▼▼▼

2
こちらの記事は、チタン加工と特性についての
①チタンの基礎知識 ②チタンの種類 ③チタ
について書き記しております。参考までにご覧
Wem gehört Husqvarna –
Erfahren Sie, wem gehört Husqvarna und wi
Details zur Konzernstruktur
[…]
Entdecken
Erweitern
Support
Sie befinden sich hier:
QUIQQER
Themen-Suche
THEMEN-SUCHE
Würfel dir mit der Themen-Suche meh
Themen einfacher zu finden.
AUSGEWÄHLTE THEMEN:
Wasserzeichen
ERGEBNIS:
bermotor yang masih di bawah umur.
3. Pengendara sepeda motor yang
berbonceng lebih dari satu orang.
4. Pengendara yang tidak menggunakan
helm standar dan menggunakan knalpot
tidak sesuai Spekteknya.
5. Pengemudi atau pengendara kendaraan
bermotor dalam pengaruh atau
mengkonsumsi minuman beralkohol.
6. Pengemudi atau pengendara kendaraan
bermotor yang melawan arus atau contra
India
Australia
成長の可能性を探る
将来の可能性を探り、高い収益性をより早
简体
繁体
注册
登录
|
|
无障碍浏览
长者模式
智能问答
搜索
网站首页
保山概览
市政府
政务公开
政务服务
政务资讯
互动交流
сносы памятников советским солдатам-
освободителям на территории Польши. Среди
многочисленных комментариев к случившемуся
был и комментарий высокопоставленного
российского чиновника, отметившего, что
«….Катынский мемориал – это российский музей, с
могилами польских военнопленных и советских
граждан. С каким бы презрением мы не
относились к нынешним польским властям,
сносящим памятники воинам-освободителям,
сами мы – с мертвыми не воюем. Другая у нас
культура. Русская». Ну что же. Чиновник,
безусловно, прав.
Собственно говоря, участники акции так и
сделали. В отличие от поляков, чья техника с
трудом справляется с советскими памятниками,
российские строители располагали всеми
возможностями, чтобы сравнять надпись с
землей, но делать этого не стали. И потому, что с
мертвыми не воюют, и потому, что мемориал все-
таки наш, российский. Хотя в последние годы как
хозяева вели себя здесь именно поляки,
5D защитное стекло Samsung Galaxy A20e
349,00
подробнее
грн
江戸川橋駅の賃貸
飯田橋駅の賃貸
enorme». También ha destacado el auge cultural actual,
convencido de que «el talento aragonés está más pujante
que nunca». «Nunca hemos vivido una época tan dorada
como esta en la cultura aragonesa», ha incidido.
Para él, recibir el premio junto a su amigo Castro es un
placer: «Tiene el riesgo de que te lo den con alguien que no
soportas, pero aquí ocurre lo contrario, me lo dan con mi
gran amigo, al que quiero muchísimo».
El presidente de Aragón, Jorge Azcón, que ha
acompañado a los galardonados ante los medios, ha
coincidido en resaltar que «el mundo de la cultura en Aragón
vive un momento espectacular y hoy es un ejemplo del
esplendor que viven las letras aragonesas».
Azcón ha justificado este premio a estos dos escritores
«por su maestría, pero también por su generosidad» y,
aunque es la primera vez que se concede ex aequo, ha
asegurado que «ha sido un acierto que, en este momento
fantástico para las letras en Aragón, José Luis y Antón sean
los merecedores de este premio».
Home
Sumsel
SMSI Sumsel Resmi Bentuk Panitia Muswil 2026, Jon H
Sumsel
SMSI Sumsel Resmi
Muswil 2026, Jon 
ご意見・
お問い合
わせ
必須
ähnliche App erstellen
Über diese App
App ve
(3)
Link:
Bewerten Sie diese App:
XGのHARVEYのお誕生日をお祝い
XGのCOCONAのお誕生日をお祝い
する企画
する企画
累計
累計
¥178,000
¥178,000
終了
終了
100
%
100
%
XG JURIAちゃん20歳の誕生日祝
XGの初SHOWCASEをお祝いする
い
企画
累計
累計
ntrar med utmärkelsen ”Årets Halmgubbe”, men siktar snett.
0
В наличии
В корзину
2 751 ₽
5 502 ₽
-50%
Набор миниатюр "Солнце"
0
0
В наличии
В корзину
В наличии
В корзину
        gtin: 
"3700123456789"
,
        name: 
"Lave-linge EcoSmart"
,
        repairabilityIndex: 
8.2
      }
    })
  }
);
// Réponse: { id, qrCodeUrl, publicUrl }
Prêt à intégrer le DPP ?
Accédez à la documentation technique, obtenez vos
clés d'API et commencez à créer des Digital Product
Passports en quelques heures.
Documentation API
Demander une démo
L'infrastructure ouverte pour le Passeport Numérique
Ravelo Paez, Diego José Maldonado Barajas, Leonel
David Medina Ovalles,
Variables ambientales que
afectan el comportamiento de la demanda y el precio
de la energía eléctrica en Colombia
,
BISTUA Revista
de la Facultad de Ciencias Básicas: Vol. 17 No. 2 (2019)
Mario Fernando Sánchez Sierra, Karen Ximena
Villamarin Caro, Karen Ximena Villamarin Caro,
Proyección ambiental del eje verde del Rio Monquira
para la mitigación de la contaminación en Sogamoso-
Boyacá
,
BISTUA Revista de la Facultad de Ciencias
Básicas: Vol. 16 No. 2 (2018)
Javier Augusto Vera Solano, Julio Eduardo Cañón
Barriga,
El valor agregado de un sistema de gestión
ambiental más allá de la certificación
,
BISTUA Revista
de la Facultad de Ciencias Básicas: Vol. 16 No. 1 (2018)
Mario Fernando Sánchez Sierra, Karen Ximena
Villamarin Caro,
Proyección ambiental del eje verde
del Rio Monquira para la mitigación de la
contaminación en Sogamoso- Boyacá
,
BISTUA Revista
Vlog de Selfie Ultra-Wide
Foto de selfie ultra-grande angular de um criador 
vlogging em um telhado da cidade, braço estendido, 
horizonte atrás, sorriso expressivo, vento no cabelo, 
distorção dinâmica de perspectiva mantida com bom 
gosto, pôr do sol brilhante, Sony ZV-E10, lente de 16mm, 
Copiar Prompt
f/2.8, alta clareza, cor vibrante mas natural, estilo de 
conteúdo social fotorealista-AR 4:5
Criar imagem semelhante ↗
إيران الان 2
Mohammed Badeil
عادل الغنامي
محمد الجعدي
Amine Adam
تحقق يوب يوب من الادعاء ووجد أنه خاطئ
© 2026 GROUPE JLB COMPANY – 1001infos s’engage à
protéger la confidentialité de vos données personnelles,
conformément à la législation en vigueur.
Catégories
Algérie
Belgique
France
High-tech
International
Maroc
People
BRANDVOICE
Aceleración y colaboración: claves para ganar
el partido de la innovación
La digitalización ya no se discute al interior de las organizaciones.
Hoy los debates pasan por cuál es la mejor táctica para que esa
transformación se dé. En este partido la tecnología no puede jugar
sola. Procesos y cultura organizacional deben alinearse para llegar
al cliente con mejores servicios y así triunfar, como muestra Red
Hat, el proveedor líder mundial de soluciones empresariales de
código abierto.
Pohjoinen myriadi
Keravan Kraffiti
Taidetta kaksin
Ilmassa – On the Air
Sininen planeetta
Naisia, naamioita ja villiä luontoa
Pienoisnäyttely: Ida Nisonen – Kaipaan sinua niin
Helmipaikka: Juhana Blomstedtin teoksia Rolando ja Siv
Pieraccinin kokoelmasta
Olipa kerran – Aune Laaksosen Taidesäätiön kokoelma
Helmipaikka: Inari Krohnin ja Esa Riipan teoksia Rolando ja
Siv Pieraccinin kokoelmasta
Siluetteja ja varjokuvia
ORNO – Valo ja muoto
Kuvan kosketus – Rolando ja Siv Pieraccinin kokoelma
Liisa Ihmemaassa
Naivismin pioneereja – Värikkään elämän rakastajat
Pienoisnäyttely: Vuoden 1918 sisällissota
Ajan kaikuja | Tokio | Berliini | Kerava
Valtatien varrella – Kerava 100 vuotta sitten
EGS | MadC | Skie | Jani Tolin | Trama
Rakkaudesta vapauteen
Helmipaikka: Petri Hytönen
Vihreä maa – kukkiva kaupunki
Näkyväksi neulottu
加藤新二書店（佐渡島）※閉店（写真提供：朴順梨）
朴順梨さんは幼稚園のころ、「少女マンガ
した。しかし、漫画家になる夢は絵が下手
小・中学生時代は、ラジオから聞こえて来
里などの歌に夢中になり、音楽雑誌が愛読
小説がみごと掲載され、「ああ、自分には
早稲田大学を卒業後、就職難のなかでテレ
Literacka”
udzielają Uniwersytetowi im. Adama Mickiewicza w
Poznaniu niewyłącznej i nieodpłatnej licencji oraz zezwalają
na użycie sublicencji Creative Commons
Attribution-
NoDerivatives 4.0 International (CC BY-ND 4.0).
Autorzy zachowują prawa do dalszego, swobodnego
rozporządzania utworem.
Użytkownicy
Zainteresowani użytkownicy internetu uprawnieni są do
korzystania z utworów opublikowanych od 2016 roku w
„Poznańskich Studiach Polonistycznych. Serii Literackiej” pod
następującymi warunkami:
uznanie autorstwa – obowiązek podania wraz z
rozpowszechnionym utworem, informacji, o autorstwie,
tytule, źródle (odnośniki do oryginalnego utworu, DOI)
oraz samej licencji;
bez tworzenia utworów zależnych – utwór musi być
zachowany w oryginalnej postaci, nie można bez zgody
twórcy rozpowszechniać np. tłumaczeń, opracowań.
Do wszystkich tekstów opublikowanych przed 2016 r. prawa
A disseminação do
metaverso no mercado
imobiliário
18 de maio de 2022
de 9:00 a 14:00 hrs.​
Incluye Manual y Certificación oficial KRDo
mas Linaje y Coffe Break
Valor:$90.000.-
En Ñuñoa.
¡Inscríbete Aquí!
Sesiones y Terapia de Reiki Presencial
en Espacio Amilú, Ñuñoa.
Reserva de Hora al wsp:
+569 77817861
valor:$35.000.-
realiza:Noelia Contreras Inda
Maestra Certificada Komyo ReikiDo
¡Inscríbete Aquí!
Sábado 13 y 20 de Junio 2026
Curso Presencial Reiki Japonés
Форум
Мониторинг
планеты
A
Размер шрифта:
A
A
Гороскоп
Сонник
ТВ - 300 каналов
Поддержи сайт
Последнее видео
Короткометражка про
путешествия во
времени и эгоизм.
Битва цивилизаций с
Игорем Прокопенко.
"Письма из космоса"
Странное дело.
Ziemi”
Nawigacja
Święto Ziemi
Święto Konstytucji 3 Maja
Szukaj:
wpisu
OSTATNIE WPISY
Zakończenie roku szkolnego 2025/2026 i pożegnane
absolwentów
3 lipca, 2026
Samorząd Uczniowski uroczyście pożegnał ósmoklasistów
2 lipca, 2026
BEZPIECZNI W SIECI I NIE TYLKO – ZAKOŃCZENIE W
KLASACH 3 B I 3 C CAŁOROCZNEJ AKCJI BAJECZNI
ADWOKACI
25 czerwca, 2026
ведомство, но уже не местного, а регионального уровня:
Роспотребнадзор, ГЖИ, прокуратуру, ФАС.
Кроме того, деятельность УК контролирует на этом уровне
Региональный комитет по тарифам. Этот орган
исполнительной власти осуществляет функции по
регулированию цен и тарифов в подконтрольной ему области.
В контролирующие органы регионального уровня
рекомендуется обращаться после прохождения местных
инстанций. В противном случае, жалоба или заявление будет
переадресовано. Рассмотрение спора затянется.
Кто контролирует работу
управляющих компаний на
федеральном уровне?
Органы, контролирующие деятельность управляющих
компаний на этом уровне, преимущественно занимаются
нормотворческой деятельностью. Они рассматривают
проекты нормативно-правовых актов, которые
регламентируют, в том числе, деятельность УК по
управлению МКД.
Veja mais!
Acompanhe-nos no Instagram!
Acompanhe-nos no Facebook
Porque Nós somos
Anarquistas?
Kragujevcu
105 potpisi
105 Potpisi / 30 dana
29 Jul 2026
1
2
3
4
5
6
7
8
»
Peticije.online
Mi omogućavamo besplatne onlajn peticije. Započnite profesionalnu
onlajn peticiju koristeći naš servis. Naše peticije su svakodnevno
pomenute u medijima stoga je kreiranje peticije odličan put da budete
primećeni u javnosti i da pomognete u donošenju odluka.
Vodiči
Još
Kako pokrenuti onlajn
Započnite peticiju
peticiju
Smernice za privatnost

▲▲▲

Your goal ▸
Show all of the lines above in which "utworów" is present.

Written reply ▸
korzystania z utworów opublikowanych od 2016 roku w
bez tworzenia utworów zależnych – utwór musi być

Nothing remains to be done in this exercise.